Your goal ▸ Lay out all the lines of text in the data below as a Markdown table with two columns, Row and Line: Row holds the row number, and Line holds the line itself, with blank lines omitted. Leave the pictures out of the answer.
·····
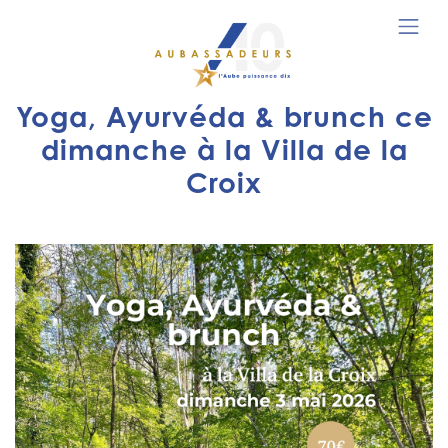
Yoga, Ayurvéda & brunch ce
dimanche à la Villa de la
Croix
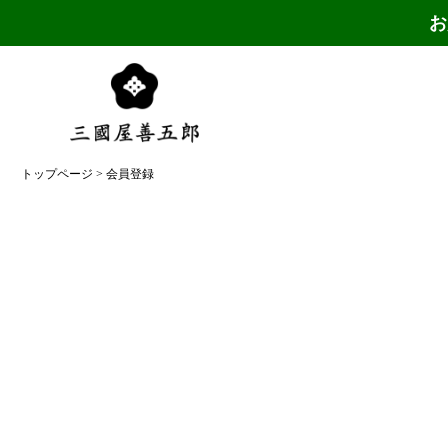
お
トップページ
会員登録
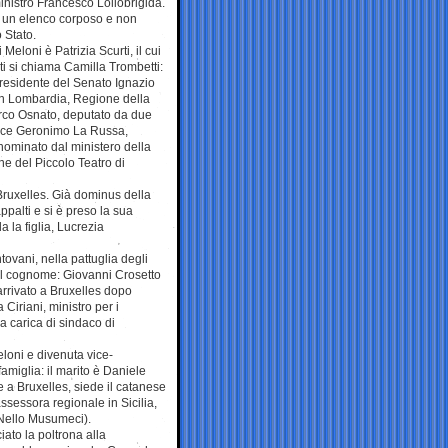
inistro Francesco Lollobrigida.
I è un elenco corposo e non
o Stato.
 Meloni è Patrizia Scurti, il cui
ti si chiama Camilla Trombetti:
 presidente del Senato Ignazio
 in Lombardia, Regione della
rco Osnato, deputato da due
nvece Geronimo La Russa,
nominato dal ministero della
e del Piccolo Teatro di
Bruxelles. Già dominus della
ppalti e si è preso la sua
da la figlia, Lucrezia
tovani, nella pattuglia degli
a il cognome: Giovanni Crosetto
 arrivato a Bruxelles dopo
Ciriani, ministro per i
a carica di sindaco di
loni e divenuta vice-
amiglia: il marito è Daniele
 a Bruxelles, siede il catanese
sessora regionale in Sicilia,
 Nello Musumeci).
ato la poltrona alla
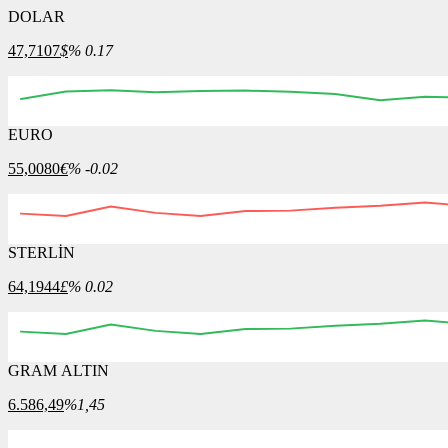
DOLAR
47,7107
$
% 0.17
EURO
03:30
03:45
04:00
04:15
04:30
04:45
55,0080
€
% -0.02
STERLİN
03:30
03:45
04:00
04:15
04:30
04:45
05:00
64,1944
£
% 0.02
GRAM ALTIN
03:30
03:45
04:00
04:15
04:30
04:45
05:00
6.586,49
%1,45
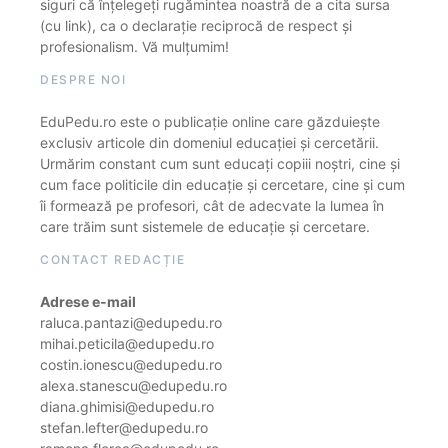
siguri că înțelegeți rugămintea noastră de a cita sursa
(cu link), ca o declarație reciprocă de respect și
profesionalism. Vă mulțumim!
DESPRE NOI
EduPedu.ro este o publicație online care găzduiește
exclusiv articole din domeniul educației și cercetării.
Urmărim constant cum sunt educați copiii noștri, cine și
cum face politicile din educație și cercetare, cine și cum
îi formează pe profesori, cât de adecvate la lumea în
care trăim sunt sistemele de educație și cercetare.
CONTACT REDACȚIE
Adrese e-mail
raluca.pantazi@edupedu.ro
mihai.peticila@edupedu.ro
costin.ionescu@edupedu.ro
alexa.stanescu@edupedu.ro
diana.ghimisi@edupedu.ro
stefan.lefter@edupedu.ro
·····
Answer for the task ▸
| Row | Line |
|---|---|
| 1 | Yoga, Ayurvéda & brunch ce |
| 2 | dimanche à la Villa de la |
| 3 | Croix |
| 4 | お |
| 5 | トップページ |
| 6 | 会員登録 |
| 7 | inistro Francesco Lollobrigida. |
| 8 | I è un elenco corposo e non |
| 9 | o Stato. |
| 10 |  Meloni è Patrizia Scurti, il cui |
| 11 | ti si chiama Camilla Trombetti: |
| 12 |  presidente del Senato Ignazio |
| 13 |  in Lombardia, Regione della |
| 14 | rco Osnato, deputato da due |
| 15 | nvece Geronimo La Russa, |
| 16 | nominato dal ministero della |
| 17 | e del Piccolo Teatro di |
| 18 | Bruxelles. Già dominus della |
| 19 | ppalti e si è preso la sua |
| 20 | da la figlia, Lucrezia |
| 21 | tovani, nella pattuglia degli |
| 22 | a il cognome: Giovanni Crosetto |
| 23 |  arrivato a Bruxelles dopo |
| 24 | Ciriani, ministro per i |
| 25 | a carica di sindaco di |
| 26 | loni e divenuta vice- |
| 27 | amiglia: il marito è Daniele |
| 28 |  a Bruxelles, siede il catanese |
| 29 | sessora regionale in Sicilia, |
| 30 |  Nello Musumeci). |
| 31 | ato la poltrona alla |
| 32 | DOLAR |
| 33 | 47,7107 |
| 34 | $ |
| 35 | % 0.17 |
| 36 | EURO |
| 37 | 03:30 |
| 38 | 03:45 |
| 39 | 04:00 |
| 40 | 04:15 |
| 41 | 04:30 |
| 42 | 04:45 |
| 43 | 55,0080 |
| 44 | € |
| 45 | % -0.02 |
| 46 | STERLİN |
| 47 | 03:30 |
| 48 | 03:45 |
| 49 | 04:00 |
| 50 | 04:15 |
| 51 | 04:30 |
| 52 | 04:45 |
| 53 | 05:00 |
| 54 | 64,1944 |
| 55 | £ |
| 56 | % 0.02 |
| 57 | GRAM ALTIN |
| 58 | 03:30 |
| 59 | 03:45 |
| 60 | 04:00 |
| 61 | 04:15 |
| 62 | 04:30 |
| 63 | 04:45 |
| 64 | 05:00 |
| 65 | 6.586,49 |
| 66 | %1,45 |
| 67 | siguri că înțelegeți rugămintea noastră de a cita sursa |
| 68 | (cu link), ca o declarație reciprocă de respect și |
| 69 | profesionalism. Vă mulțumim! |
| 70 | DESPRE NOI |
| 71 | EduPedu.ro este o publicație online care găzduiește |
| 72 | exclusiv articole din domeniul educației și cercetării. |
| 73 | Urmărim constant cum sunt educați copiii noștri, cine și |
| 74 | cum face politicile din educație și cercetare, cine și cum |
| 75 | îi formează pe profesori, cât de adecvate la lumea în |
| 76 | care trăim sunt sistemele de educație și cercetare. |
| 77 | CONTACT REDACȚIE |
| 78 | Adrese e-mail |
| 79 | raluca.pantazi@edupedu.ro |
| 80 | mihai.peticila@edupedu.ro |
| 81 | costin.ionescu@edupedu.ro |
| 82 | alexa.stanescu@edupedu.ro |
| 83 | diana.ghimisi@edupedu.ro |
| 84 | stefan.lefter@edupedu.ro |